Tasks to perform:
1. In the forum thread, how long does shuckins say it took to build up the collection?
2. Check each statement against the forum thread and answer yes or no, quoting the words that decide it: (a) Nubbin is fairly new to cigars. (b) Nubbin linked the photo of the cabinet. (c) Nubbin expects to face the humidification dilemma soon.

Puffin' Pimp Daddy!!!!!! nuff said!!

:smoke: :boom: :smoke:


----------



## Zogg

shuckins garage:


----------



## Nubbin

shuckins said:


> my cabinet (the front layer only)


WOW... being fairly new to Puff (as well as to cigars) I just found this thread. I actually do not know how to respond to what I just viewed... utterly speechless. :yield:

Ok, I have caught my breath now...

Now I do have a question with regards to the photo of: "my cabinet (the front layer only)".

(I don't have enough posts or I would have linked the photo)

It looks extremely jammed full of delightful sticks. Being that full, is there any issue with proper humidification? Especially with the vast majority of them being in boxes? Not that I'll have this dilemma in the near future, just curious :biggrin:


----------



## shuckins

Murph2che said:


> What kind of time passed to accrue your library?


it took a few years of constant buying,mostly because of the constant bombing...lol



Nubbin said:


> Now I do have a question with regards to the photo of: "my cabinet (the front layer only)".
> 
> (I don't have enough posts or I would have linked the photo)

Recorded information:
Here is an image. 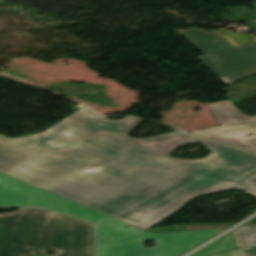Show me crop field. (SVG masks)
I'll return each mask as SVG.
<instances>
[{
  "instance_id": "1",
  "label": "crop field",
  "mask_w": 256,
  "mask_h": 256,
  "mask_svg": "<svg viewBox=\"0 0 256 256\" xmlns=\"http://www.w3.org/2000/svg\"><path fill=\"white\" fill-rule=\"evenodd\" d=\"M139 121H110L83 107L44 133L0 135V172L144 230L197 196L228 189L256 196V155L179 132L128 137ZM190 142L212 154L168 156Z\"/></svg>"
},
{
  "instance_id": "2",
  "label": "crop field",
  "mask_w": 256,
  "mask_h": 256,
  "mask_svg": "<svg viewBox=\"0 0 256 256\" xmlns=\"http://www.w3.org/2000/svg\"><path fill=\"white\" fill-rule=\"evenodd\" d=\"M0 207H42L95 223L98 228L97 256H179L224 230L149 233L2 173ZM144 240H154L156 246L145 249Z\"/></svg>"
},
{
  "instance_id": "3",
  "label": "crop field",
  "mask_w": 256,
  "mask_h": 256,
  "mask_svg": "<svg viewBox=\"0 0 256 256\" xmlns=\"http://www.w3.org/2000/svg\"><path fill=\"white\" fill-rule=\"evenodd\" d=\"M55 243V213L18 209L0 214V256H46L47 250H55Z\"/></svg>"
},
{
  "instance_id": "4",
  "label": "crop field",
  "mask_w": 256,
  "mask_h": 256,
  "mask_svg": "<svg viewBox=\"0 0 256 256\" xmlns=\"http://www.w3.org/2000/svg\"><path fill=\"white\" fill-rule=\"evenodd\" d=\"M177 32L203 54L197 58L226 83L256 74V43L234 48L216 32L206 29L188 28Z\"/></svg>"
},
{
  "instance_id": "5",
  "label": "crop field",
  "mask_w": 256,
  "mask_h": 256,
  "mask_svg": "<svg viewBox=\"0 0 256 256\" xmlns=\"http://www.w3.org/2000/svg\"><path fill=\"white\" fill-rule=\"evenodd\" d=\"M210 107L220 126L189 133L256 153V116L245 115L229 100L212 103Z\"/></svg>"
},
{
  "instance_id": "6",
  "label": "crop field",
  "mask_w": 256,
  "mask_h": 256,
  "mask_svg": "<svg viewBox=\"0 0 256 256\" xmlns=\"http://www.w3.org/2000/svg\"><path fill=\"white\" fill-rule=\"evenodd\" d=\"M94 227L80 219L57 214L56 252L48 256H93Z\"/></svg>"
},
{
  "instance_id": "7",
  "label": "crop field",
  "mask_w": 256,
  "mask_h": 256,
  "mask_svg": "<svg viewBox=\"0 0 256 256\" xmlns=\"http://www.w3.org/2000/svg\"><path fill=\"white\" fill-rule=\"evenodd\" d=\"M232 234L238 247L256 245V228L240 227Z\"/></svg>"
},
{
  "instance_id": "8",
  "label": "crop field",
  "mask_w": 256,
  "mask_h": 256,
  "mask_svg": "<svg viewBox=\"0 0 256 256\" xmlns=\"http://www.w3.org/2000/svg\"><path fill=\"white\" fill-rule=\"evenodd\" d=\"M234 247L235 246H234L231 234H228L225 237L221 238L220 240L216 241L215 243L209 245L208 247L204 248L203 250L199 251L198 253L192 256H206L209 254H213V253L220 252V251L227 250Z\"/></svg>"
},
{
  "instance_id": "9",
  "label": "crop field",
  "mask_w": 256,
  "mask_h": 256,
  "mask_svg": "<svg viewBox=\"0 0 256 256\" xmlns=\"http://www.w3.org/2000/svg\"><path fill=\"white\" fill-rule=\"evenodd\" d=\"M225 11L233 15L234 17L247 22V27H250L256 34V25L248 19L251 10L246 6L225 8Z\"/></svg>"
},
{
  "instance_id": "10",
  "label": "crop field",
  "mask_w": 256,
  "mask_h": 256,
  "mask_svg": "<svg viewBox=\"0 0 256 256\" xmlns=\"http://www.w3.org/2000/svg\"><path fill=\"white\" fill-rule=\"evenodd\" d=\"M240 256H256V247L239 248Z\"/></svg>"
},
{
  "instance_id": "11",
  "label": "crop field",
  "mask_w": 256,
  "mask_h": 256,
  "mask_svg": "<svg viewBox=\"0 0 256 256\" xmlns=\"http://www.w3.org/2000/svg\"><path fill=\"white\" fill-rule=\"evenodd\" d=\"M215 256H238V252H237V249H236V250L228 251V252L218 254V255H215Z\"/></svg>"
},
{
  "instance_id": "12",
  "label": "crop field",
  "mask_w": 256,
  "mask_h": 256,
  "mask_svg": "<svg viewBox=\"0 0 256 256\" xmlns=\"http://www.w3.org/2000/svg\"><path fill=\"white\" fill-rule=\"evenodd\" d=\"M253 7H254V10L252 11V13L249 17L250 19H256V0H255Z\"/></svg>"
},
{
  "instance_id": "13",
  "label": "crop field",
  "mask_w": 256,
  "mask_h": 256,
  "mask_svg": "<svg viewBox=\"0 0 256 256\" xmlns=\"http://www.w3.org/2000/svg\"><path fill=\"white\" fill-rule=\"evenodd\" d=\"M256 23V20H253Z\"/></svg>"
}]
</instances>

Responses to the tasks:
1. A few years of constant buying.

2.
(a) Yes: "being fairly new to Puff (as well as to cigars)"
(b) No: "I don't have enough posts or I would have linked the photo"
(c) No: "Not that I'll have this dilemma in the near future"